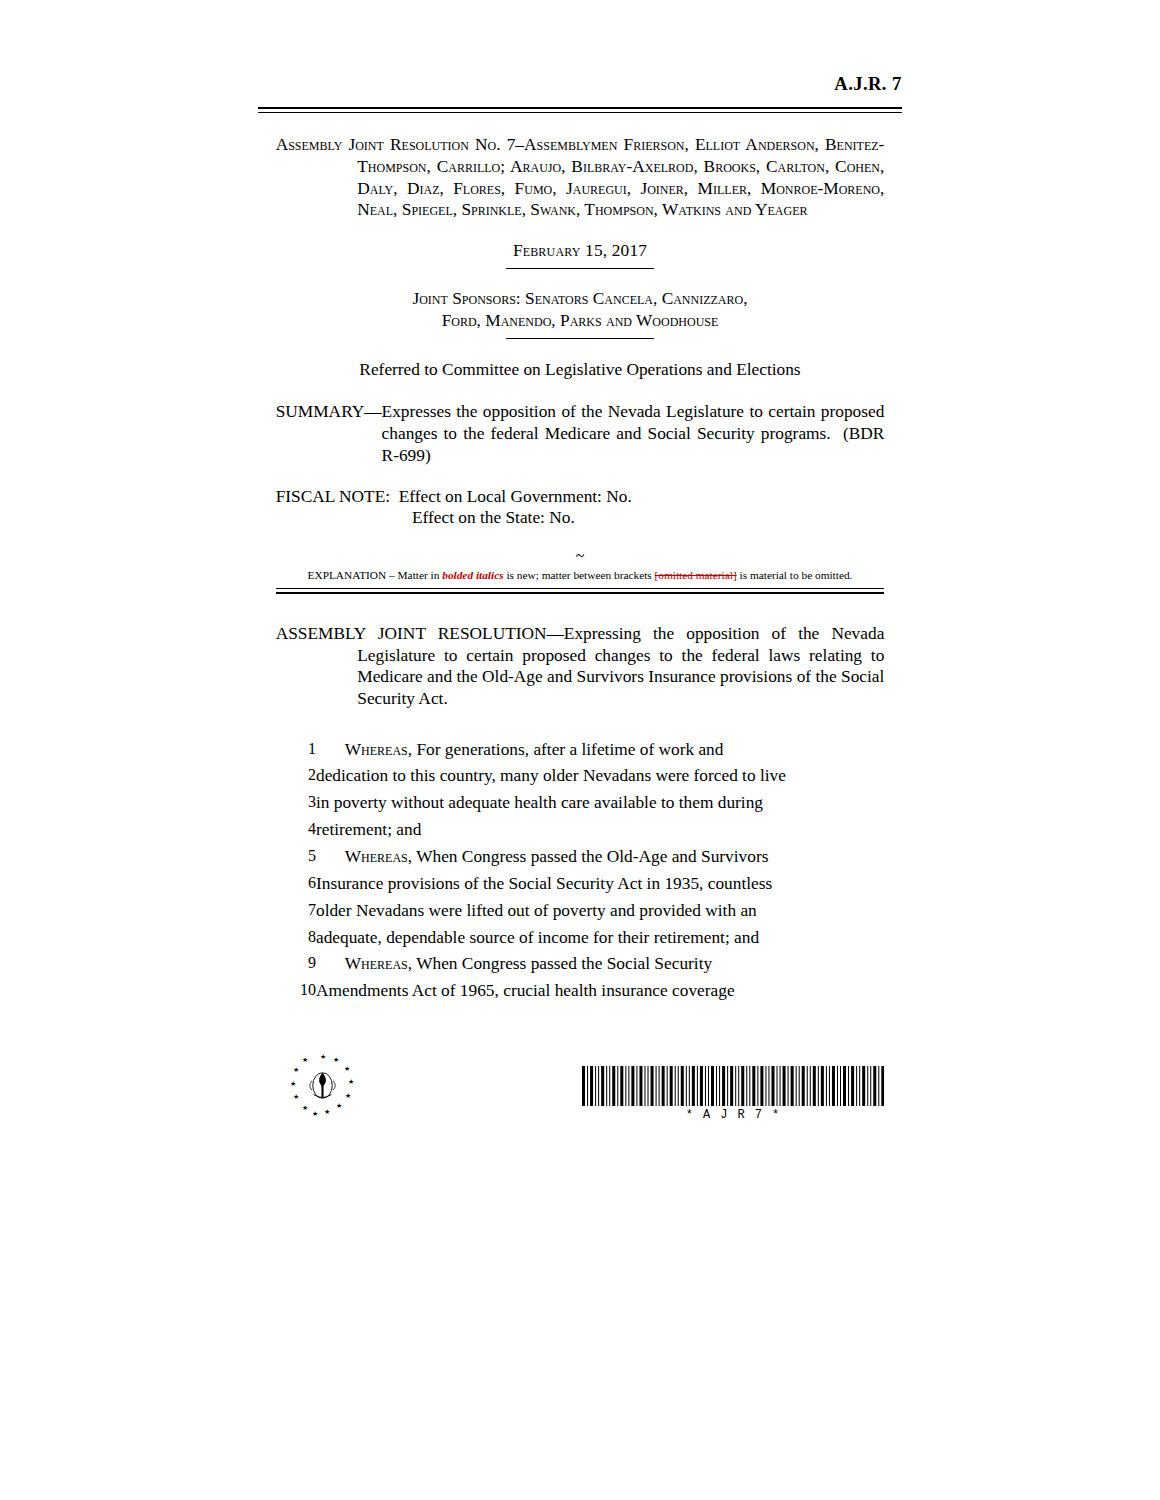A.J.R. 7
Assembly Joint Resolution No. 7–Assemblymen Frierson, Elliot Anderson, Benitez-Thompson, Carrillo; Araujo, Bilbray-Axelrod, Brooks, Carlton, Cohen, Daly, Diaz, Flores, Fumo, Jauregui, Joiner, Miller, Monroe-Moreno, Neal, Spiegel, Sprinkle, Swank, Thompson, Watkins and Yeager
February 15, 2017
Joint Sponsors: Senators Cancela, Cannizzaro,
Ford, Manendo, Parks and Woodhouse
Referred to Committee on Legislative Operations and Elections
SUMMARY—
Expresses the opposition of the Nevada Legislature to certain proposed changes to the federal Medicare and Social Security programs. (BDR R-699)
FISCAL NOTE: Effect on Local Government: No.
Effect on the State: No.
~
EXPLANATION – Matter in bolded italics is new; matter between brackets [omitted material] is material to be omitted.
ASSEMBLY JOINT RESOLUTION—Expressing the opposition of the Nevada Legislature to certain proposed changes to the federal laws relating to Medicare and the Old-Age and Survivors Insurance provisions of the Social Security Act.
| 1 | Whereas , For generations, after a lifetime of work and |
| 2 | dedication to this country, many older Nevadans were forced to live |
| 3 | in poverty without adequate health care available to them during |
| 4 | retirement; and |
| 5 | Whereas , When Congress passed the Old-Age and Survivors |
| 6 | Insurance provisions of the Social Security Act in 1935, countless |
| 7 | older Nevadans were lifted out of poverty and provided with an |
| 8 | adequate, dependable source of income for their retirement; and |
| 9 | Whereas , When Congress passed the Social Security |
| 10 | Amendments Act of 1965, crucial health insurance coverage |
★ ★ ★ ★ ★ ★ ★ ★ ★ ★ ★ ★ ★
* A J R 7 *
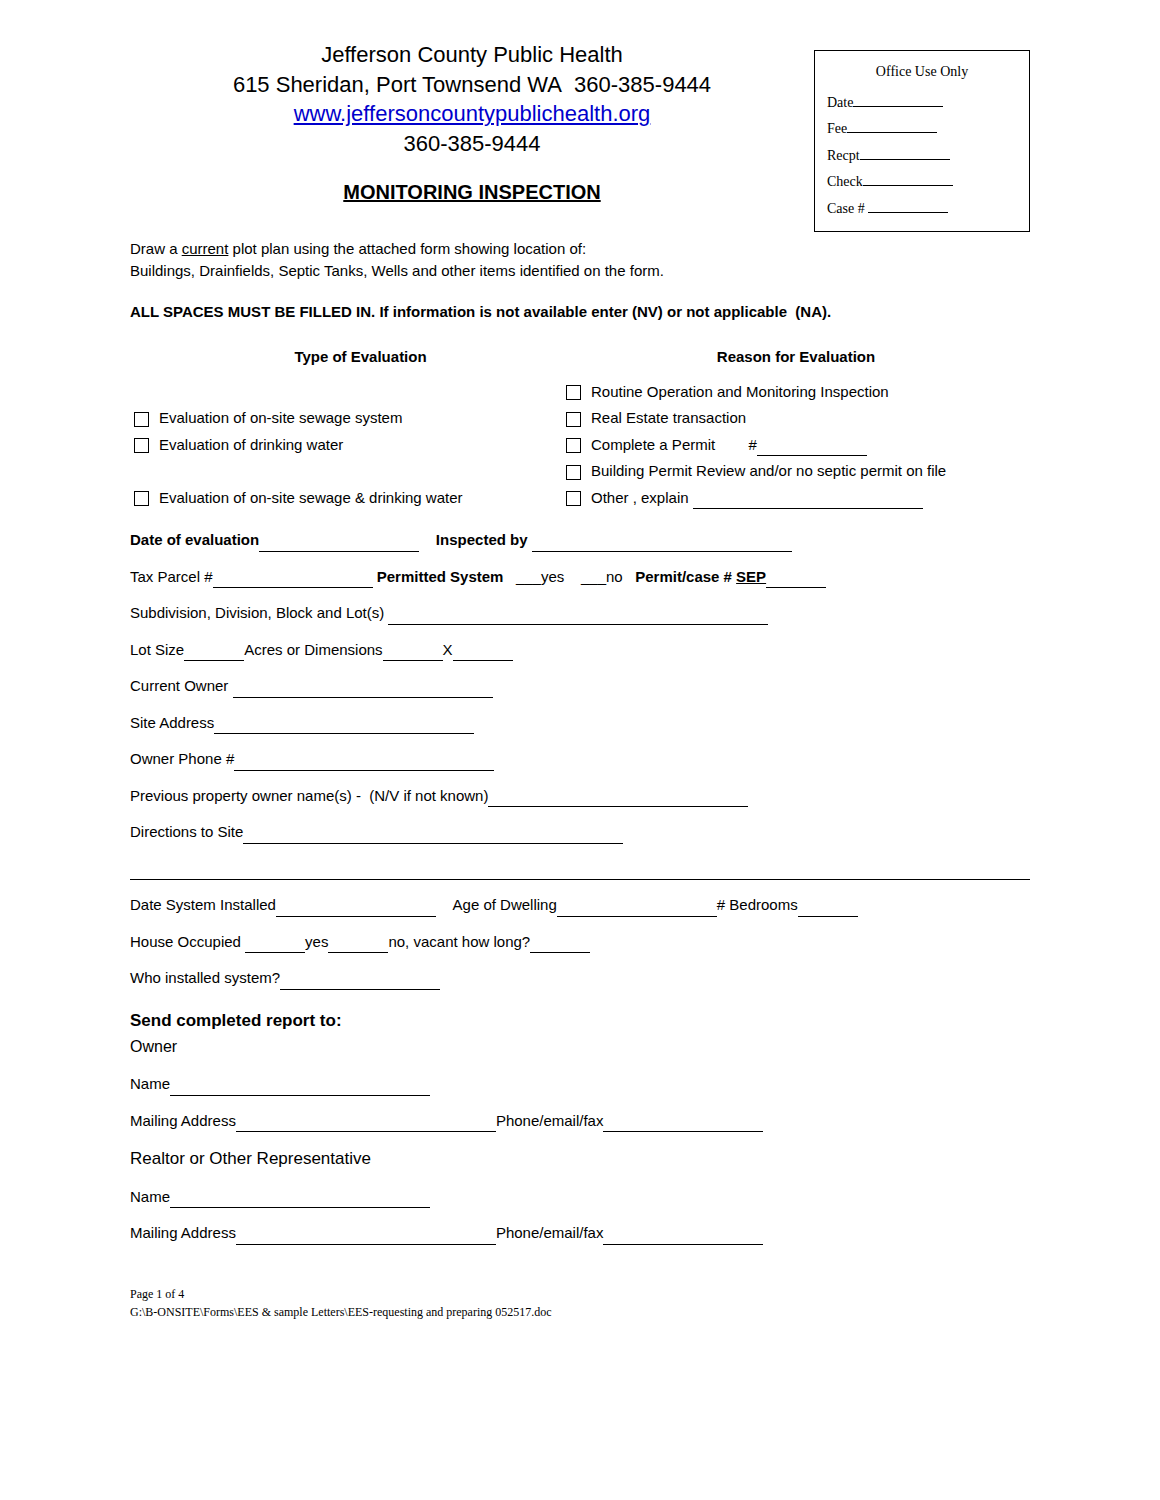Office Use Only
Date
Fee
Recpt
Check
Case #
Jefferson County Public Health
615 Sheridan, Port Townsend WA 360-385-9444
www.jeffersoncountypublichealth.org
360-385-9444
MONITORING INSPECTION
Draw a current plot plan using the attached form showing location of:
Buildings, Drainfields, Septic Tanks, Wells and other items identified on the form.
ALL SPACES MUST BE FILLED IN. If information is not available enter (NV) or not applicable (NA).
| Type of Evaluation | Reason for Evaluation |
| --- | --- |
| | Routine Operation and Monitoring Inspection |
| Evaluation of on-site sewage system | Real Estate transaction |
| Evaluation of drinking water | Complete a Permit # |
| | Building Permit Review and/or no septic permit on file |
| Evaluation of on-site sewage & drinking water | Other , explain |
Date of evaluation Inspected by
Tax Parcel # Permitted System ___yes ___no Permit/case # SEP
Subdivision, Division, Block and Lot(s)
Lot Size Acres or Dimensions X
Current Owner
Site Address
Owner Phone #
Previous property owner name(s) - (N/V if not known)
Directions to Site
Date System Installed Age of Dwelling # Bedrooms
House Occupied yes no, vacant how long?
Who installed system?
Send completed report to:
Owner
Name
Mailing Address Phone/email/fax
Realtor or Other Representative
Name
Mailing Address Phone/email/fax
Page 1 of 4
G:\B-ONSITE\Forms\EES & sample Letters\EES-requesting and preparing 052517.doc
________________
▸ WHAT IS NEEDED: Each line in the data that holds the string "Permit" needs to be copied.

▸ EXERCISE RESPONSE:
| Evaluation of drinking water | Complete a Permit # |
| | Building Permit Review and/or no septic permit on file |
Tax Parcel # Permitted System ___yes ___no Permit/case # SEP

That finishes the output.